A US tax-qualified pension plan (FAE with early retirement subsidy and a lump sum optional form) is split as part of a corporate spin-off. Part of the plan (assets/liabilities) remains with the remaining company...part moves to the spin-off company. The plan design is mirrored with the spin-off company. The mirrored plan design of the spin-off company includes the provision that the lump sum optional form of benefit includes the early retirement subsidy if the participant is eligible for the subsidy based on plan provisions (tied to age and service with the company before terminiation).

Seemingly, law requires that participants in the spin-off company can grow into the early retirement subsidy with additional age and service recognition with the spin-off company. This would be true even if the spin-off company froze the plan to new accruals/new entrants. I believe that the lump sum form of a benefit does not have to include the subsidy if the plan explicitly indicates such (participants would see such in the SPD and in the relative value disclosure).

Questions...

For those participants who met early retirement eligibility in the spin-off company plan before it was frozen but who leave and commence the benefit after the plan was frozen, is the lump sum of the benefit, inclusive of the subsidy, protected by 411(d)(6) or is it only the normal form of benefit (inclusive of the subsidy) protected? In other words, the lump sum optional form would still be available but the question is whether it must include the subsidy.

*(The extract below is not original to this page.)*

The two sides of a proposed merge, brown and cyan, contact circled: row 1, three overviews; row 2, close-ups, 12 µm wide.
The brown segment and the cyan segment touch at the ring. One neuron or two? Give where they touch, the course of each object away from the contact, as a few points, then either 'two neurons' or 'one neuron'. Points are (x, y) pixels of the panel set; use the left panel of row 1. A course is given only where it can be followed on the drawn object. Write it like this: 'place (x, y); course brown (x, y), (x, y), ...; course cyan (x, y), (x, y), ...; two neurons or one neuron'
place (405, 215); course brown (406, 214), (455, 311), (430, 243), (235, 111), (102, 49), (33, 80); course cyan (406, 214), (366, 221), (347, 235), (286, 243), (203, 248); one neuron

For those participants who met early retirement eligibility in the spin-off company plan after it was frozen and who leave and commence the benefit after the plan was frozen, is the lump sum of the benefit, inclusive of the subsidy, protected by 411(d)(6) or is it only the normal form of benefit (inclusive of the subsidy) protected? In other words, the lump sum optional form would still be available but the question is whether it must include the subsidy.

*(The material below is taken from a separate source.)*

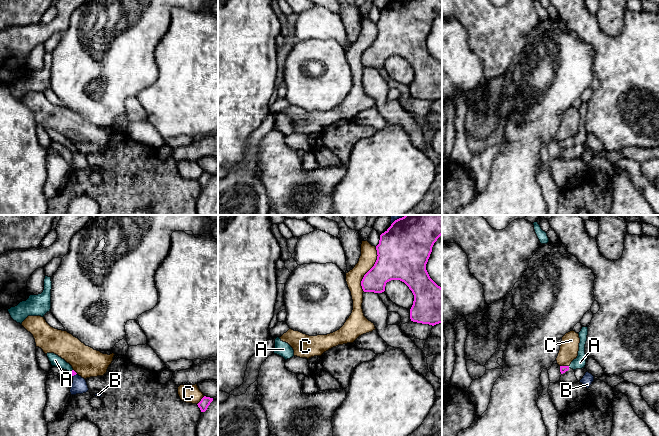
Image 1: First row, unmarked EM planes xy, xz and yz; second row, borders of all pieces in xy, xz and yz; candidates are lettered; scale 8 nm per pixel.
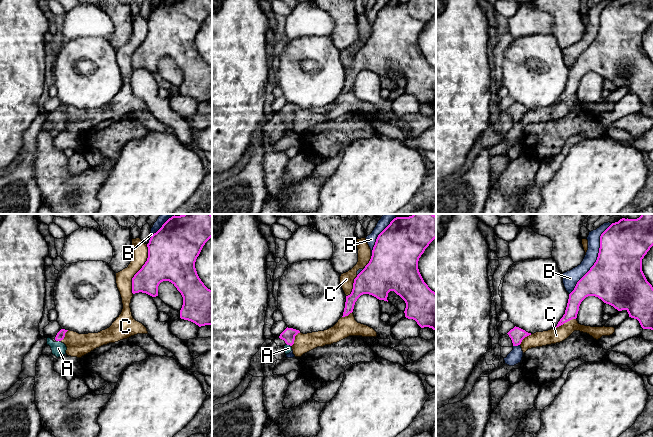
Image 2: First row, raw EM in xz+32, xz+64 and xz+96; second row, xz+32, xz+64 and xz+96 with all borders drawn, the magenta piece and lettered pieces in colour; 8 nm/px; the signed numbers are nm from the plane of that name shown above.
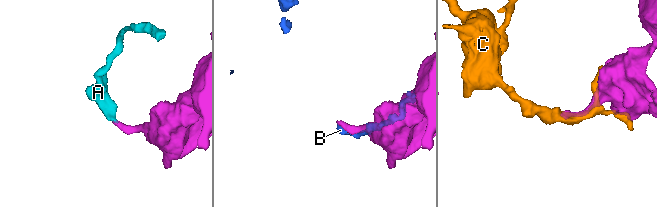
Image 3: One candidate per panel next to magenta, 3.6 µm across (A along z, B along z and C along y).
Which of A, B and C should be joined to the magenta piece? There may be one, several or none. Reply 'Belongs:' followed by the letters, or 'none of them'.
Belongs: A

If the spin-off company amended the mirrored plan after spin-off to remove the provision that the lump sum optional form would not include the subsidy (if that, in and of itself, would not be an impermissible cutback) would that change your responses to the two questions above?

Are these scenarios explicitly covered in any of the relevant regulations? If so, please provide the reference/cite. If not covered in law/regulations...have court cases been decided dealing with these scenarios?

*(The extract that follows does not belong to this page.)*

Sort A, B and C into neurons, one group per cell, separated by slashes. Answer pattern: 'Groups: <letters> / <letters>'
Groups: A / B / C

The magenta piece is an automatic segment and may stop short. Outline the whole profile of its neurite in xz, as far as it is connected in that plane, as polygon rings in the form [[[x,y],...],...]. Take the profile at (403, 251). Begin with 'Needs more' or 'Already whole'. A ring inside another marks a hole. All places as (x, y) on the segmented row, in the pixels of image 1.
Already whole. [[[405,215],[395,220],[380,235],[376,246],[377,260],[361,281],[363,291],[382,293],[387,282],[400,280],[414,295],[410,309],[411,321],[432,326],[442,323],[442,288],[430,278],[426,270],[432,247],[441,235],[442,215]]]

Thanks for your hoped-for help in a complex matter.

Posted

You have a fact-driven issue that deserves the attention of ERISA Counsel.

This forum may not be your best solution.

That said, you must deal with the anti-cutback issues if you attempt to eliminate an option. If the employee is covered under a plan that states benefits are provided once the employee has met the conditions, and the employee then meets those conditions, that seems like a protected benefit. Good luck.

Guest Quagmire
Posted

Unless the plan previously forfeited any early retirement subsidy when paying a lump sum, inclusion of the subsidy in the lump sum cannot be eliminated for any participant who has accrued the right to the subsidy as of the effective date of the amendment.

For participants who have not yet accrued the right to an early retirement subsidy, the right to accrue future service toward that subsidy can be eliminated but the right to accrue future age toward that subsidy cannot be eliminated. For example, if the plan provides an early retirement subsidy for active participants who are age 55 with 30 years of service, a participant who is age 50 with 30 years of service at the time of an amendment cannot have the right to earn the subsidy (by remaining active until age 55) eliminated. However a participant who is age 50 with 29 years of service at the time of the amendment can have the right to earn the subsidy eliminated.

Having said that, contact ERISA counsel, some of this (especially aging into a protected benefit) is case law.

Start research at:

http://www.regulationdocs.com/regulations/...11(d)-3/#(b)(2)

See also:

http://www.regulationdocs.com/regulations/...11(d)-3/#(b)(3)

and

http://www.regulationdocs.com/regulations/...)-3/#(b)(3)(ii)

Guest Quagmire
Posted

I should add that the subsidy can be eliminated from future accrual for any partiicpant, although that's an administrative headache. Also the subsidy can be eliminated from future lump sum accrual only, while retained for future annuity forms, although that's an even bigger administrative headache.